La réalisation de cet accord de retrait mutuel avait été retardée à la suite d’un incident rocambolesque qui a fait l’objet de récits contradictoires. Selon les médias officiels russes, un groupe de combattants tchétchènes dirigé par le président, le général Doudaev en personne, avait attaqué un poste de garde russe, blessant grièvement un soldat. De source tchétchène, on affirme que le président Doudaev se trouvait ” en mission d’inspection ” (les troupes russes stationnent actuellement sur des territoires que les Tchétchènes considérent comme leurs) lorsque sa voiture a été interceptée par des soldats russes que ses gardes du corps ont désarmés après une ” courte explication “. A la suite de quoi, les soldats russes auraient exigé (et apparemment obtenu) qu’on leur rende leurs armes, mais aussi réclamé une compensation pour le ” préjudice moral ” subi, sous la forme de 500 000 roubles et de deux caisses de vodka et de cognac… Entre-temps, une délégation tchétchène venue négocier avec les Russes dans la capitale ingouche Nazran avait été arrêtée à titre de représailles, et, semble-t-il, battue.
Réfugiés et otages
Le côté un peu burlesque des événements ne doit pas dissimuler le fait que la situation est devenue assez sérieuse pour le général Doudaev.
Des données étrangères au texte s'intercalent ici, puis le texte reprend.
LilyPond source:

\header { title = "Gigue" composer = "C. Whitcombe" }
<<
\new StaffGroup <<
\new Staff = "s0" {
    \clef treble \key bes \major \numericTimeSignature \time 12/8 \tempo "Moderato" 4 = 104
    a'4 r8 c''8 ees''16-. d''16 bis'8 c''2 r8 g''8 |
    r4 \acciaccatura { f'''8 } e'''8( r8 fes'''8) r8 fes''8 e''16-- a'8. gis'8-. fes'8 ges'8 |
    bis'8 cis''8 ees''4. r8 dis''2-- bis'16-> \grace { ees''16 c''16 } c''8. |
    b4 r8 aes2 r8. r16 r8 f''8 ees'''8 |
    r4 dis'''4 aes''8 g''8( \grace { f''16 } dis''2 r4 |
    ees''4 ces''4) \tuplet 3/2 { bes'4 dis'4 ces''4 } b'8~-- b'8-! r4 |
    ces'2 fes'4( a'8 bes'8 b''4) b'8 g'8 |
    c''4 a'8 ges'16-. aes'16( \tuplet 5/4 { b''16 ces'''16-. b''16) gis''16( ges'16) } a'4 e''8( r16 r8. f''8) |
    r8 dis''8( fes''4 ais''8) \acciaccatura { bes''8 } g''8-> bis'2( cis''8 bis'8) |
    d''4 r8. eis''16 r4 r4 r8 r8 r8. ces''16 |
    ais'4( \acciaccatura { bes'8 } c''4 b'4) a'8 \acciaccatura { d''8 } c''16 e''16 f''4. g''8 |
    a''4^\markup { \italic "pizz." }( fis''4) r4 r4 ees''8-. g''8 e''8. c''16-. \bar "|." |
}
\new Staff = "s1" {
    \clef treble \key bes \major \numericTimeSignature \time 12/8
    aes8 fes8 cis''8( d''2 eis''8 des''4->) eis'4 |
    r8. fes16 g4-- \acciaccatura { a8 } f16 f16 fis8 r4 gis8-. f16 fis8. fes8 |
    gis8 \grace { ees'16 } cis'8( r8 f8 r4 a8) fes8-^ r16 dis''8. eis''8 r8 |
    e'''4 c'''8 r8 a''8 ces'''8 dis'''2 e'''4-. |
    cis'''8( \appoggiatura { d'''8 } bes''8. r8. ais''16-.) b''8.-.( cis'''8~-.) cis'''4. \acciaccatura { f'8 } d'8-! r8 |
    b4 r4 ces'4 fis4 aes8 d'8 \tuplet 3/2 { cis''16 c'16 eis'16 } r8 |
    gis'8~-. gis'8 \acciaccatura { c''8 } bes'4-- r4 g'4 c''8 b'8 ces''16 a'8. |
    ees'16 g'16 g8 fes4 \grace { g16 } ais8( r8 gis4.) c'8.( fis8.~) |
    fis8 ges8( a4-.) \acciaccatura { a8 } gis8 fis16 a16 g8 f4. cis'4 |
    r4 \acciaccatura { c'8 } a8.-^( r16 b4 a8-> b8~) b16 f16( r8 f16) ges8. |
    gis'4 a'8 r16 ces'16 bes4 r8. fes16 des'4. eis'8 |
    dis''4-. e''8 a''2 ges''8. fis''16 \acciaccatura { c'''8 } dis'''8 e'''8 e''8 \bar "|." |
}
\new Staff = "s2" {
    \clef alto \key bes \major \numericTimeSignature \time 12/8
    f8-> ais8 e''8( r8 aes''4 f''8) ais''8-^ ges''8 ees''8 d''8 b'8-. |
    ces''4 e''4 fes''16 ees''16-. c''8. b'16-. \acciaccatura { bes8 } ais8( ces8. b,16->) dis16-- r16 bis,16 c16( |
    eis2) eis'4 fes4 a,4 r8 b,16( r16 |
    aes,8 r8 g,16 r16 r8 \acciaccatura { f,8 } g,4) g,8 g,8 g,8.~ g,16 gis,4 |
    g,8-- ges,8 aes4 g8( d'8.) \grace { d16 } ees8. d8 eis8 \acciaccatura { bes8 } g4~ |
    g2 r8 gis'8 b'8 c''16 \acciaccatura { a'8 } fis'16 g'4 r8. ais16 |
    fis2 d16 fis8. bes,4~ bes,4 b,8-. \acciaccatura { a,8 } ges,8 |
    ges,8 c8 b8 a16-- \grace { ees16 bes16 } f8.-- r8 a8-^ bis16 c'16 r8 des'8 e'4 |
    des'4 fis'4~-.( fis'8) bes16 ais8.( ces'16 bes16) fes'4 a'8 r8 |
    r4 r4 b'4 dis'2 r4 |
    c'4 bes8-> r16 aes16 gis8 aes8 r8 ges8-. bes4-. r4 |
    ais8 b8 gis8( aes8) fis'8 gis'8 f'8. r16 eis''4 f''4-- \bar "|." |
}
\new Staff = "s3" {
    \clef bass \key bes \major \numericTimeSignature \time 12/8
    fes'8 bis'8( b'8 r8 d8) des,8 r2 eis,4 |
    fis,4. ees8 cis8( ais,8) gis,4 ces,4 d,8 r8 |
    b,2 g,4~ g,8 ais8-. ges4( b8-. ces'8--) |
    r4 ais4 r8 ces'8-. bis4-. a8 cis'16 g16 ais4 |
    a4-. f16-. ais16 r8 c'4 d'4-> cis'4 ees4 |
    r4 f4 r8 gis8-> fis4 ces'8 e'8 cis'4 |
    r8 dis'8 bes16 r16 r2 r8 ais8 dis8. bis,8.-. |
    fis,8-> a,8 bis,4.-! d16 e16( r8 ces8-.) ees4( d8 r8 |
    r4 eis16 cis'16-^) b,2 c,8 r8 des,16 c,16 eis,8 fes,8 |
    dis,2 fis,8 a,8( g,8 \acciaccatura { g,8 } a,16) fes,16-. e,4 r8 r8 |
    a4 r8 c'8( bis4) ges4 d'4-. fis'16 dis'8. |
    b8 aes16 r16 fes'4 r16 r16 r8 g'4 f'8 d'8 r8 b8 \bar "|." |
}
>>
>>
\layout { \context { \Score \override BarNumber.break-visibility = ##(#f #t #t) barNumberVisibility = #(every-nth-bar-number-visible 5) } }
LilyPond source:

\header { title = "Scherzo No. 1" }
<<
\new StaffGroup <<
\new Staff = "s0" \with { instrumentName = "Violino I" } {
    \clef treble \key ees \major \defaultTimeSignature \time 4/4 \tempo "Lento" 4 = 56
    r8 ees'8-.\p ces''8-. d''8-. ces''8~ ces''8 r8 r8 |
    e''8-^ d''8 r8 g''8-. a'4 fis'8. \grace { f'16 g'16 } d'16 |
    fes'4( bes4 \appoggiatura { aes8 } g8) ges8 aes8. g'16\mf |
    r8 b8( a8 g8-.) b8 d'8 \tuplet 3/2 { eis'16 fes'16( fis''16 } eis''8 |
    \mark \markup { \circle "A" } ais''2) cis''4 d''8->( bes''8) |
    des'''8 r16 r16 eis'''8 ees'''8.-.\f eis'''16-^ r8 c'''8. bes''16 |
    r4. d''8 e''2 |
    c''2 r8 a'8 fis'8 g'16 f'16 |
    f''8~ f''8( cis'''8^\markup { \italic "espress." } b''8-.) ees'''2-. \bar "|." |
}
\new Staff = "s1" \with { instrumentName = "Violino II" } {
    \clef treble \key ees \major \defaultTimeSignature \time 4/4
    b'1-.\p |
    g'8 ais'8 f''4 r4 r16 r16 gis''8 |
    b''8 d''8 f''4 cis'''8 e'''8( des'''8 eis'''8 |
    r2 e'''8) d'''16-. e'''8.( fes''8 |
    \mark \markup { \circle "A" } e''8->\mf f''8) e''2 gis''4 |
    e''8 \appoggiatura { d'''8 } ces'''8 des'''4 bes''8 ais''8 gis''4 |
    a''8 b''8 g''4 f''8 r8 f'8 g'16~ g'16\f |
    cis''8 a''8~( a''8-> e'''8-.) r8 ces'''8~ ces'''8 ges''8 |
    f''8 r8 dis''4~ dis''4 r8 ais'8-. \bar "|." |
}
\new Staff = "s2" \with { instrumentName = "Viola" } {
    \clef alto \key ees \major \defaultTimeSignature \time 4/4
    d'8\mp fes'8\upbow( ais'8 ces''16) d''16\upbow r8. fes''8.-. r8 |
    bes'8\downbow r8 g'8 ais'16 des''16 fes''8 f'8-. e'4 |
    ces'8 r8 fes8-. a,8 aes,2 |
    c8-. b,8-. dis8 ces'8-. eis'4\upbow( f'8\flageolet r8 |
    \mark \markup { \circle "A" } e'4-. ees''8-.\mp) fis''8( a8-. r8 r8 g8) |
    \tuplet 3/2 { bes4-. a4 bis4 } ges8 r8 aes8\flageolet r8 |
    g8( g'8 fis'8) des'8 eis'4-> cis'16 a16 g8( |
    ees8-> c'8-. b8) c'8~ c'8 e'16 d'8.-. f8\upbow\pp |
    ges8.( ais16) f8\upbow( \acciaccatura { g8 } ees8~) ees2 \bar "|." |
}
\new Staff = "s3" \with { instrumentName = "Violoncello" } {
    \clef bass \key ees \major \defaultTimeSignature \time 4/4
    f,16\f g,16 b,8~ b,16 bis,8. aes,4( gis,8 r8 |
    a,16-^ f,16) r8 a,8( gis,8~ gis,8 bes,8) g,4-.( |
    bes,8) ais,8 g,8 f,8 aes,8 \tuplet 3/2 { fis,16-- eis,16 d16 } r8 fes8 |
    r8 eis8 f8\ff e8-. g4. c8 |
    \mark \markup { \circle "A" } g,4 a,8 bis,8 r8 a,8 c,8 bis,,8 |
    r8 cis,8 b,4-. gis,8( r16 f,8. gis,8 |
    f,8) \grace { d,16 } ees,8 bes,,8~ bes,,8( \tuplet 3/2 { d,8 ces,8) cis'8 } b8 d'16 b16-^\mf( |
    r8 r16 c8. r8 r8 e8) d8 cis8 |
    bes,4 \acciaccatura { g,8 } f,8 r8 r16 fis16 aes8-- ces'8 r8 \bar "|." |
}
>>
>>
Bête noire des autorités russes, qu’il provoque souvent par ses déclarations de matamore, l’ancien général d’aviation doit à présent résister aussi bien à la pression extérieure qu’à une forte contestation intérieure, notamment de la part de son vice-premier ministre, M. Mamodaev, qui dispose, comme la plupart des autres dirigeants tchétchènes, de sa propre milice. Les autorités russes, qui proclament n’avoir aucune intention de remettre militairement au pas la Tchétchénie, opération qui risquerait d’être extrêmement sanglante, ont donc quelques raisons d’espérer que leur démonstration de force dans la région puisse suffire à précipiter la chute du bouillant général.
Dans le même temps, la situation en Ingouchie même reste très difficile pour la population locale, et plus encore pour les réfugiés (dix-huit mille maisons ingouches auraient été brûlées dans la région contestée de Prigorodny, près de la capitale ossète Vladikavkaz). L’approvisionnement est de plus en plus rare, les camions apportant des vivres sont bloqués ou pillés au passage par les Ossètes. Un nombre indéterminé d’otages ingouches restent détenus en Ossétie du Nord, et les tentatives faites par les troupes russes, théoriquement en charge de faire respecter l’état d’urgence, pour obtenir leur libération restent sans effet. De plus, un grand nombre d’otages ingouches ont été transférés en Ossétie du Sud, c’est-à-dire en territoire géorgien. Le retour des réfugiés, prôné par les responsables russes, reste hautement aléatoire : ainsi un groupe d’une centaine de personnes, qui étaient revenues dans les ruines de leur village pour reconnaître les corps de leurs proches, en principe sous la protection de deux blindés russes, a été arrêté. Les femmes ont été relâchées, mais tous les hommes ont été emmenés vers une destination inconnue.
A Moscou, M. Piotr Fedosov, un responsable de l’Union civique, le parti ” centriste ” qui critique l’actuel gouvernement tout en ménageant M. Eltsine, a dénoncé mardi les actes de ” cruauté ” dont ont été victimes les Ingouches. Il a aussi souligné que les autorités russes n’avaient pas pris les mesures préventives nécessaires, et mis en cause la partialité des médias russes, qui a, selon lui, contribué à aggraver la situation sur le terrain, et dont il a rendu responsable le ministre de l’information, M. Mikhail Poltoranine.
De fait, la télévision russe, en particulier, a présenté les événements de manière parfaitement scandaleuse, même si certains organes de la presse écrite se sont ensuite fait l’écho des atrocités commises sur le terrain. Les autorités de Moscou ont depuis lors confirmé leur détermination à contrôler strictement la couverture des événements, puisque tous les journalistes qui désirent se rendre sur place doivent désormais recevoir un agrément préalable, et toutes leurs informations devront _ en principe _ être soumises à l'” examen ” de l’administrateur provisoire de la région, M. Chakhraï.